Dans cette crise, dans cette impasse, qui est Jésus, selon Jean ? Il est celui qui provoque, qui pousse à l’audace : celle de la mère qui, malgré un refus apparent, va quand même de l’avant comme si elle savait que le désir de son fils ne peut s’accommoder de la situation ; celle des serviteurs qui, sur l’ordre de Jésus, portent de l’eau au maître du festin, au risque de paraître ridicules ou de provoquer sa colère… Jésus est ainsi celui dont la parole amorce une issue, mais discrètement, l’air de rien. Et c’est l’agir conjugué de la mère et des serviteurs sur la parole de Jésus qui, en traversant l’impasse, rend à la noce son air de fête, aux convives l’ivresse d’un grand cru, et à la foi son parfum de folie.

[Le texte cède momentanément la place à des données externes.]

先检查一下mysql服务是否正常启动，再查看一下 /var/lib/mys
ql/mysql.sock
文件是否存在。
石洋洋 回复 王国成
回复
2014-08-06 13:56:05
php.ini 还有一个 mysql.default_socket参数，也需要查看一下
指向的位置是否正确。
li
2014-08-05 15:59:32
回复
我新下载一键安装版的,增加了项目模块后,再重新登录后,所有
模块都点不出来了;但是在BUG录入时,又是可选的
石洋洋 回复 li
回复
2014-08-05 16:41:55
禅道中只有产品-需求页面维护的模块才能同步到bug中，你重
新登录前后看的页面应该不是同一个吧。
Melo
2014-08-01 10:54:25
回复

Qu’y a-t-il donc à fêter en un temps de crise ? Que célébrer en cette fête de l’Université ? Sans doute le dynamisme et l'enthousiasme de la jeunesse, cet âge où les crises obligent à oser, à s’inventer, à créer cet âge qui sait la vie la plus forte. Peut-être aussi l’enracinement de notre projet universitaire dans ce à quoi l’évangile ne cesse d’appeler : l’espérance, cette petite vertu tenace qui sait que si le grain ne meurt, il ne peut porter du fruit, et que toutes les fleurs de l’avenir sont dans les semences d’aujourd’hui.